INTERAKSI.CO, Jakarta – Pemerintah pusat tengah menggodok rencana strategis untuk melakukan sentralisasi tata kelola aparatur sipil negara (ASN) guru di seluruh Indonesia.
Rencana ini bertujuan mengatasi ketimpangan distribusi tenaga pendidik antar daerah, terutama di kawasan 3T (tertinggal, terdepan, terluar), yang selama ini menjadi masalah kronis pendidikan nasional.
Wakil Menteri Pendidikan Dasar dan Menengah, Atip Latipulhayat, mengonfirmasi bahwa teknis perubahan tersebut masih dalam tahap pembahasan lintas kementerian.
“Isu ini sedang kami diskusikan dengan kementerian terkait. Kami akan sampaikan secara resmi setelah prosesnya rampung,” ujar Atip, Sabtu, 19 April 2025.
Beberapa kementerian yang terlibat dalam pembahasan ini antara lain Kemendikti Saintek, Kementerian Agama, dan Kementerian Dalam Negeri. Nantinya, kebijakan ini akan masuk dalam RUU Perubahan atas UU Nomor 20 Tahun 2003 tentang Sistem Pendidikan Nasional (RUU Sisdiknas).
Baca juga: Efek Tarif Trump, 1,2 Juta Pekerja Indonesia Terancam PHK Massal
Menteri Pendidikan Dasar dan Menengah, Abdul Mu’ti, sebelumnya membeberkan bahwa sistem rekrutmen, penempatan, pemindahan, hingga pembinaan guru ASN rencananya akan dikendalikan langsung oleh pemerintah pusat.
Hal ini menyusul keluhan banyak pihak, termasuk aktivis pendidikan, terkait rasio guru dan murid yang tidak merata di berbagai daerah.
“Saat ini, kami tidak punya wewenang memindahkan guru karena semua itu menjadi otoritas pemerintah daerah,” ungkap Mu’ti. Akibatnya, banyak daerah mengalami surplus guru, sementara daerah lain kekurangan parah.
Namun, sentralisasi ini berbenturan dengan UU Otonomi Daerah Nomor 23 Tahun 2014. Oleh karena itu, pembahasan RUU Sisdiknas kemungkinan besar akan bergulir bersamaan dengan rencana amandemen UU tersebut.
Salah satu wacana yang mencuat adalah menghapus sektor pendidikan dari daftar bidang yang dapat diotonomikan.

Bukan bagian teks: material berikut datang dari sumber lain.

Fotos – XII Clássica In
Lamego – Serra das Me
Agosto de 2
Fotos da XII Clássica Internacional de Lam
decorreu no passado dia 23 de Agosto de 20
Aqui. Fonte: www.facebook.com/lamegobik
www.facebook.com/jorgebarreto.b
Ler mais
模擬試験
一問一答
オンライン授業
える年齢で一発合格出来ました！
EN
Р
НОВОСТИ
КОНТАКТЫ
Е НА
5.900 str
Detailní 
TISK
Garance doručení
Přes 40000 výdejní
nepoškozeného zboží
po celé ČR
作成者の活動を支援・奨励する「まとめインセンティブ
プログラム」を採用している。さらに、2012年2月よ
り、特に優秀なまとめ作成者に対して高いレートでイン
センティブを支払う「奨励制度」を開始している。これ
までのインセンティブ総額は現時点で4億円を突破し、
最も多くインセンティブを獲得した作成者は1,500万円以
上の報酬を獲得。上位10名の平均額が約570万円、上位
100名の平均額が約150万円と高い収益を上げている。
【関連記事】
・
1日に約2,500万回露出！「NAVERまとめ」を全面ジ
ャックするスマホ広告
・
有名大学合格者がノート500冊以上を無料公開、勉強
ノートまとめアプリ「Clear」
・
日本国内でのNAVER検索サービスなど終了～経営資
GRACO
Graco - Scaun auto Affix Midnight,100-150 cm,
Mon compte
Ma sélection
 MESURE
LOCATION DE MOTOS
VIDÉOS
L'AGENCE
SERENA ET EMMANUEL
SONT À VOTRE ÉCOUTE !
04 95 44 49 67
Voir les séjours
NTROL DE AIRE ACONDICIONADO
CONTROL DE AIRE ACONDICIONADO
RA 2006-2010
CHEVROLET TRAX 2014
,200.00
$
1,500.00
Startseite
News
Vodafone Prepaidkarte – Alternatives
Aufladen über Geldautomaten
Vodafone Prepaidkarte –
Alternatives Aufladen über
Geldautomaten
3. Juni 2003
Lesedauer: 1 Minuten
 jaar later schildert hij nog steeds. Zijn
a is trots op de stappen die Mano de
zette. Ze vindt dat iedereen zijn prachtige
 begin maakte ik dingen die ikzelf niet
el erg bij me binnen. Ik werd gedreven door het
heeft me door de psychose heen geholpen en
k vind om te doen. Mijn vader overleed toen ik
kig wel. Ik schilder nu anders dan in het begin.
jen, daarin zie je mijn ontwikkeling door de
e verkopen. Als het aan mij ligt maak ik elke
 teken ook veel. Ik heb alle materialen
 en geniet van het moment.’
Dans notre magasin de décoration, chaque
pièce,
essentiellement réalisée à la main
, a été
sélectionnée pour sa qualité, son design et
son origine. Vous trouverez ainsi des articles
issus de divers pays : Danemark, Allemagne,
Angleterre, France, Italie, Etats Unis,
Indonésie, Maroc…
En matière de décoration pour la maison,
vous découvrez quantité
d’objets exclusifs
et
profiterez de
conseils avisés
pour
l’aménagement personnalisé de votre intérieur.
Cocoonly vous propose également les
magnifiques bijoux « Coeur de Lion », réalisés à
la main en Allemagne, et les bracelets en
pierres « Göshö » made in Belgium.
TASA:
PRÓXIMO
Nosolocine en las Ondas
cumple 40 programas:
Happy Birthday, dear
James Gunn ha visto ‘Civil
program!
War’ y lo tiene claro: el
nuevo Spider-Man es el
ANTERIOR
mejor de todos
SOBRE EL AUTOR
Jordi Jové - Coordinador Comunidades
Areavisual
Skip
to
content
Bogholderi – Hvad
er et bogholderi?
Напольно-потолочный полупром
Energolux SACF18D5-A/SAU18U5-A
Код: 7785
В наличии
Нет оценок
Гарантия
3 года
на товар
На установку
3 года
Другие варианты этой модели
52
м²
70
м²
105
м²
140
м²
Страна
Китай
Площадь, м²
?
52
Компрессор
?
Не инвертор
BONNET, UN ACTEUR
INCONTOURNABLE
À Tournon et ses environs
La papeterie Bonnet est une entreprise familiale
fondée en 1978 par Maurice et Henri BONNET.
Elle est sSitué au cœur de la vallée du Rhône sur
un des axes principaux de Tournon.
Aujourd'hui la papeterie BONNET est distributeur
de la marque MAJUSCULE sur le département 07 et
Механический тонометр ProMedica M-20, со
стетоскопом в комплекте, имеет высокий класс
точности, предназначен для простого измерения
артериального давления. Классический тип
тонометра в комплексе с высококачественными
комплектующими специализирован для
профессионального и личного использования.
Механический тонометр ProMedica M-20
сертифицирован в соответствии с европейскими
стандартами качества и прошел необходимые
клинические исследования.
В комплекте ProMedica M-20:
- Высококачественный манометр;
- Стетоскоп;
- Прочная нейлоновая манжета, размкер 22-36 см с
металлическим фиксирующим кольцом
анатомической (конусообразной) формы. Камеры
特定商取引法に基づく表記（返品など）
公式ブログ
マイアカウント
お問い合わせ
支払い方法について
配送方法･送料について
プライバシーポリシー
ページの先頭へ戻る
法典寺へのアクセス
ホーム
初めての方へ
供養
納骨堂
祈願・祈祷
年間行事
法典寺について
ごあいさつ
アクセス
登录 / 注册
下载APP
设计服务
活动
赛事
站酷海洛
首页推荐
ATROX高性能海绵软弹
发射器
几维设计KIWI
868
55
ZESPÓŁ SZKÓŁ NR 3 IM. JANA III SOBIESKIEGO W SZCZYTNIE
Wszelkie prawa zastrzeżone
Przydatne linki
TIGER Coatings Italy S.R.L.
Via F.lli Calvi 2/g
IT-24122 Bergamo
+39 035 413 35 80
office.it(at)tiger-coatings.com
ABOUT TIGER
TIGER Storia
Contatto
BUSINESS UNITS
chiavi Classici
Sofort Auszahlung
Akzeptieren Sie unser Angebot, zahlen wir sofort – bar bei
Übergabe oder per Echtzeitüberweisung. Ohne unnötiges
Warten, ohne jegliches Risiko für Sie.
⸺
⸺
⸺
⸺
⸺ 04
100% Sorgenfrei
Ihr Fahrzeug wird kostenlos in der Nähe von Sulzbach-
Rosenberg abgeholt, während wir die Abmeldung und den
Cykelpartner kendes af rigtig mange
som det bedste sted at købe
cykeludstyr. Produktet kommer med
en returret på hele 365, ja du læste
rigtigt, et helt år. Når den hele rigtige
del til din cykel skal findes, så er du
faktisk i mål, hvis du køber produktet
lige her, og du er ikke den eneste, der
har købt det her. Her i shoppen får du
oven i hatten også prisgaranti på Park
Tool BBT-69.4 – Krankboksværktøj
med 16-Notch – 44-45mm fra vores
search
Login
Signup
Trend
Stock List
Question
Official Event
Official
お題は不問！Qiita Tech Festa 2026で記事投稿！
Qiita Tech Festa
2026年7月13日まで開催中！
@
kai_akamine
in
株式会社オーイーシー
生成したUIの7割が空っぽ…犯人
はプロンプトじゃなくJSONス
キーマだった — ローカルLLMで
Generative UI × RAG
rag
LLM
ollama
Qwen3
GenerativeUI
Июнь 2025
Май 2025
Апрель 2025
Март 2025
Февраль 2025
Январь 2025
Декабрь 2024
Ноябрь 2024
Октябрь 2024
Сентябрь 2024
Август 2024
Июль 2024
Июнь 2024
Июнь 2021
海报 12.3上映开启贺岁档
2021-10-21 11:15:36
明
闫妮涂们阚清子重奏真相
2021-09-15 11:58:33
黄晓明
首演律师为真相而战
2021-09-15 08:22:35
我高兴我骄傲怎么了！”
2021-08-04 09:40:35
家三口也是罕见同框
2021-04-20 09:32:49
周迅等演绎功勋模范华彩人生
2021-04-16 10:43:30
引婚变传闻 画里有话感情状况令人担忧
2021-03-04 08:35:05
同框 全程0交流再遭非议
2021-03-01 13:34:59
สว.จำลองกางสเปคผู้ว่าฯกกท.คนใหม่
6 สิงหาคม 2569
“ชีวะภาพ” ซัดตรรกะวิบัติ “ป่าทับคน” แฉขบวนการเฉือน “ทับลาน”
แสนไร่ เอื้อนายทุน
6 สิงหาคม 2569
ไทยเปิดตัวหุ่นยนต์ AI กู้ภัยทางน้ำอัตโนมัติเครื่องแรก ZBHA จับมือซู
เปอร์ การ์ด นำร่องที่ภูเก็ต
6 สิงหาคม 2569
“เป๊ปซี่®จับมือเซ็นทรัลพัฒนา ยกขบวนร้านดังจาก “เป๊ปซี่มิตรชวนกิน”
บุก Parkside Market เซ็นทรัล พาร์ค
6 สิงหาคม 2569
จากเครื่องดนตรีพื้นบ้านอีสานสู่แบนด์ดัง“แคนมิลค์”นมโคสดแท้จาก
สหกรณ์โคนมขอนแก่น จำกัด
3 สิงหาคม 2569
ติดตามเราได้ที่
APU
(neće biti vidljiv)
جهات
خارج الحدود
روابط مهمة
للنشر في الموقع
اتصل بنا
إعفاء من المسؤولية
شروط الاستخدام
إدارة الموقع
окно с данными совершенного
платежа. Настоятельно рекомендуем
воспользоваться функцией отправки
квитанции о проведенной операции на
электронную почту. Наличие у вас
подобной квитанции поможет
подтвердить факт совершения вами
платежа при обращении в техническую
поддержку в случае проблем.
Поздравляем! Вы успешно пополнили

“Dulu, pendidikan masuk ranah otonomi daerah. Tapi karena banyaknya persoalan, seperti pembangunan sekolah dan manajemen guru, muncul wacana agar UU Otonomi Daerah juga diamandemen,” pungkas Mu’ti.
Kebijakan ini menjadi persimpangan penting: antara memusatkan wewenang demi pemerataan dan efisiensi, atau tetap mempertahankan otonomi daerah demi keadilan lokal.